Bell also argued that the test, which is based on a similar test used to evaluate government intervention, is not appropriate in the realm of competitive business.

Bell and Telus suggested their own guidelines are based on the premise that solutions should be "reasonable" rather than "least intrusive." They argued that would make the test less subjective and remove the need for the CRTC to make judgments about the "perfect" solution in an area where it lacks expertise.

Bell suggested that "reasonable efforts" should be made to limit the negative impacts of traffic management practices on users, services, protocols or applications. Telus suggested that the solution could be applied to any circumstance that enhances security, efficiency, and or the availability of the network for the users but agreed it should be narrowly tailored.

They said the current complaints-based process works well and ensures that judgments are based on facts about the impacts of traffic management practices rather than speculation.

Is the application of certain internet traffic management practices to wholesale services appropriate?

Many smaller ISPs buy network access wholesale from larger ISPs such as Bell. In fact, the CRTC's probe into internet traffic management arose from a complaint last spring from CAIP on behalf of those smaller ISPs that Bell was throttling those ISPs' customers. The CRTC launched the probe after ruling in November 2008 that Bell could legally throttle the smaller ISPs, its wholesale customers, as it also throttles its own retail customers.

Christian Tacit and Tom Copeland of the Canadian Association of Internet Providers blamed congestion partly on a lack of competition. ((Emily Chung/CBC))
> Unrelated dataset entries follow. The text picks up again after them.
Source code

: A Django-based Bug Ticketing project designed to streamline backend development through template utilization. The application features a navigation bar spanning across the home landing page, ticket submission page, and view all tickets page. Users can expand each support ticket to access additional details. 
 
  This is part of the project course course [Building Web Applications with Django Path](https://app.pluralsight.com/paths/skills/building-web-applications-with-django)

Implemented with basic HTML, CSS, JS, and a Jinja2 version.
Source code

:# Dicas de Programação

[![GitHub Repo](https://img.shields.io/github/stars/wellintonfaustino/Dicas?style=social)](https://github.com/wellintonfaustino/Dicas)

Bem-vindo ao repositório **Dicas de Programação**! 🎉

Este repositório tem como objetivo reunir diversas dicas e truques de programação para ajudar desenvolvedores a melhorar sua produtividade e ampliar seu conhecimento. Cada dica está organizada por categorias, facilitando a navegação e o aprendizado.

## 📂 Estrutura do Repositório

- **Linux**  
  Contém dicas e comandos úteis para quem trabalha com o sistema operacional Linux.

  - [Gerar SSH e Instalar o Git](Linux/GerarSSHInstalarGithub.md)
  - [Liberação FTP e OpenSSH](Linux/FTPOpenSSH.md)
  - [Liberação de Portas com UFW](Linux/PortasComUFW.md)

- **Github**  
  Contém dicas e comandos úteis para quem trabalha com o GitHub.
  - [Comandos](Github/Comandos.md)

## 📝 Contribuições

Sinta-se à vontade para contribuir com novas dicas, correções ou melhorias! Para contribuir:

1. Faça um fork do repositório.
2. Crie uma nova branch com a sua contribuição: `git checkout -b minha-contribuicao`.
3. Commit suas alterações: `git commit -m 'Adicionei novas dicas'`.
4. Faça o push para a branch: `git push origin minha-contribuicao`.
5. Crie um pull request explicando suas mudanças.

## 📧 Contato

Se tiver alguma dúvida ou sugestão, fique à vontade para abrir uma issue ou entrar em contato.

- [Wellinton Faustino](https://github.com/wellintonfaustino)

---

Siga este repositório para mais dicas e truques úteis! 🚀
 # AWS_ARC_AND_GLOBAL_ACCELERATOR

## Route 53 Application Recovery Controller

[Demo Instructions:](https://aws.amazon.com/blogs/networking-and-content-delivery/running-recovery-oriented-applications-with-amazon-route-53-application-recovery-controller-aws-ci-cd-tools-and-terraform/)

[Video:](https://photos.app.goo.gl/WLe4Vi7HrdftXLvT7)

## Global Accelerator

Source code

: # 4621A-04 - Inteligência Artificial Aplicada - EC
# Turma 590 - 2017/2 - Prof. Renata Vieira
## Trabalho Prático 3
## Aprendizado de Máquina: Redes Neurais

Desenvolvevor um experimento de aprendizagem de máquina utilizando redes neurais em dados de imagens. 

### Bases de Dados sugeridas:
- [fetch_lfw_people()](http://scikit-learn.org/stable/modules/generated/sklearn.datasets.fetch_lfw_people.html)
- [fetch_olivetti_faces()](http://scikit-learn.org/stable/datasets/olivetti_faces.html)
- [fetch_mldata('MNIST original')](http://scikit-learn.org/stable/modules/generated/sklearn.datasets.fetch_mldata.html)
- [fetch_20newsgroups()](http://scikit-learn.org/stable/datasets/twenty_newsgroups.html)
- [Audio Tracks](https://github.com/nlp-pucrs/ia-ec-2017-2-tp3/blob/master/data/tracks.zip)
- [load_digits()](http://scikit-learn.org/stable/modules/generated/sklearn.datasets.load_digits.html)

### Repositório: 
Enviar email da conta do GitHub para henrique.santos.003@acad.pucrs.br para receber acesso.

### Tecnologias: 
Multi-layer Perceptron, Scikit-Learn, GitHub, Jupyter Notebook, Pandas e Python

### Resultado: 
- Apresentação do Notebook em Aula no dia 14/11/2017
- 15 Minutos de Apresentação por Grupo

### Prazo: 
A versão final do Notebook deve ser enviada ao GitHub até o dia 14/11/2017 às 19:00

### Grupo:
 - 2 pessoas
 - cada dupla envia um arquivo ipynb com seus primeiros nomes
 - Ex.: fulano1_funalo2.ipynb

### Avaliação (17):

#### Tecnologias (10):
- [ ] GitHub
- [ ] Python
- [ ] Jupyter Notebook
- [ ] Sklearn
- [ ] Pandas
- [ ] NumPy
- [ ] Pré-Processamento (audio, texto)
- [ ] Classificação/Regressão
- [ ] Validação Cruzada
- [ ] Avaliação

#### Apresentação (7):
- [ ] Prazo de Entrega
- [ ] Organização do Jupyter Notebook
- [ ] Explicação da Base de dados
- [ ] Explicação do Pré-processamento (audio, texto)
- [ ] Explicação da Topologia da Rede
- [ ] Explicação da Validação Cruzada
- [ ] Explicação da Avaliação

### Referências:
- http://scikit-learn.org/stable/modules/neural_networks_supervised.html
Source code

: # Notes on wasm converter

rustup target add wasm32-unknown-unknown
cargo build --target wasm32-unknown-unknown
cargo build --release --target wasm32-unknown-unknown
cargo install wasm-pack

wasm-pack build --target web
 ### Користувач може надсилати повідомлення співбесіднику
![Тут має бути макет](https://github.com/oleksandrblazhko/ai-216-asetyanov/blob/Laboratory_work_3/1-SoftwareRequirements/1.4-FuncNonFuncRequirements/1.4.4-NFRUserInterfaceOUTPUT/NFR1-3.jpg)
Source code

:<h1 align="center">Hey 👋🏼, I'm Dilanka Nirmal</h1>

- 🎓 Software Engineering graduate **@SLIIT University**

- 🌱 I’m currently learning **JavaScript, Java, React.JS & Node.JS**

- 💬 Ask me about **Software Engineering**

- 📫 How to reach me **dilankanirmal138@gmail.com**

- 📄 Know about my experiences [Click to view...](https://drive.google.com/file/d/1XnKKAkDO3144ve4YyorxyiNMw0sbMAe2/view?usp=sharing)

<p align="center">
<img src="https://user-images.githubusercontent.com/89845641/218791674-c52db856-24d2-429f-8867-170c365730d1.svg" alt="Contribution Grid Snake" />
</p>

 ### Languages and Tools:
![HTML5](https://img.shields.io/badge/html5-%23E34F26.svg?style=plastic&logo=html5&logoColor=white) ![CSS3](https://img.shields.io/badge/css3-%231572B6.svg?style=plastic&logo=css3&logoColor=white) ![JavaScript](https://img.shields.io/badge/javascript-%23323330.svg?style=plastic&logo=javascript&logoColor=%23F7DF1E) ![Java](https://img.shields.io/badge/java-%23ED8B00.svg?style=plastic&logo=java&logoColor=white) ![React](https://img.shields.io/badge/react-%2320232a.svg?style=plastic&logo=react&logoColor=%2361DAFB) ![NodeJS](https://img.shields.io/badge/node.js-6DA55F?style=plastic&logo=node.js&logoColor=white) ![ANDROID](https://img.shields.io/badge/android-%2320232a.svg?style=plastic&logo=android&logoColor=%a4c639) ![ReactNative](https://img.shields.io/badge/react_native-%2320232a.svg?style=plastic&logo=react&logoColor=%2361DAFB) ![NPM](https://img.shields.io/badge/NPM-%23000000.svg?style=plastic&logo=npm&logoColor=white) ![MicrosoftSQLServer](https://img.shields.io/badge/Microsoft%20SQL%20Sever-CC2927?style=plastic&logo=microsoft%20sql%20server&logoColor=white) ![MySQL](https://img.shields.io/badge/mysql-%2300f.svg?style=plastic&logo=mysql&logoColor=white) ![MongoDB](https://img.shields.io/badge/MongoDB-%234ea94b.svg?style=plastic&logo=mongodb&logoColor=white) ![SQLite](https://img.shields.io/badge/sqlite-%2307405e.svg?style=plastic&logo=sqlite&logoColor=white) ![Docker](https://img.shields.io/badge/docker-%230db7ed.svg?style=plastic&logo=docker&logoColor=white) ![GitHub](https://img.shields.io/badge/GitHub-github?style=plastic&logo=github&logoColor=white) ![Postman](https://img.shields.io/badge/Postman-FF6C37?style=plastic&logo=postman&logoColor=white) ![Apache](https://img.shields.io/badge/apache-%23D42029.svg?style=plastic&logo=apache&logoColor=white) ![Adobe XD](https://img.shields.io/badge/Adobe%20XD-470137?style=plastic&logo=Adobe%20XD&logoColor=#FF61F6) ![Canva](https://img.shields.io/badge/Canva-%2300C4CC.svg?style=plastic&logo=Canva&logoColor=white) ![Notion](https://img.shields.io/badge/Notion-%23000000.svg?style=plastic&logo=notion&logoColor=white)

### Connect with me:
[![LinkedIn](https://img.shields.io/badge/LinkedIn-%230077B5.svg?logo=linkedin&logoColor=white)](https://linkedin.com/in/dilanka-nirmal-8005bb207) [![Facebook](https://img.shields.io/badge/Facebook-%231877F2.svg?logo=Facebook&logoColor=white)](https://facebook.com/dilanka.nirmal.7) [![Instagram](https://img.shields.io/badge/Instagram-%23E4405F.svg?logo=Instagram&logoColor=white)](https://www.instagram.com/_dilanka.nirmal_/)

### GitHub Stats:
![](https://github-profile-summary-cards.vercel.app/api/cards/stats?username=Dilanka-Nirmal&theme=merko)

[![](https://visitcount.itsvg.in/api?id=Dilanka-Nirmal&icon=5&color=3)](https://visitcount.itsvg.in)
Bell alleges that the network is completely shared between its retail customers and the customers of its wholesale customers, so it must manage the network for everyone.

However, MTS Allstream, which sells wholesale network access in Manitoba, claims it is able to distinguish between its Manitoba wholesale and retail traffic. The company buys wholesale network access from Bell and other large ISPs outside Manitoba.

It and many other ISPs that buy network access wholesale said their providers should not be allowed to traffic shape on their behalf, as they want to be able to manage their own networks.

Should there be concerns about services such as VoIP (voice phone services delivered over internet protocol) and IPTV (television delivered over internet protocol) that don't reside on the public internet?

Technically, such private services were outside the scope of the hearing, but there was some discussion about them because they run on the same cables as the public internet.

For both IPTV and VoIP paid services, quality is important and a little congestion could lead to noticeable choppiness.

While the services share a "highway" with internet traffic, they are kept separate.

Len Katz, the CRTC's vice-chair of telecommunications, expressed concerns that such services could encroach on bandwidth used by the public internet.

Telus and Bell admitted this was technically possible, but unlikely as the internet market is competitive.

When asked what would happen if Telus had a sudden boost in its IPTV business, Telus executives admitted that under that circumstance, the company would have to limit sales of its wholesale internet service. But, the company insisted that "if push comes to shove" its public internet service would get priority over IPTV because it is currently more profitable, and it might lose internet customers to competitors if its service started to degrade.

Bell also said that due to competition it would not be interested in decreasing internet speeds.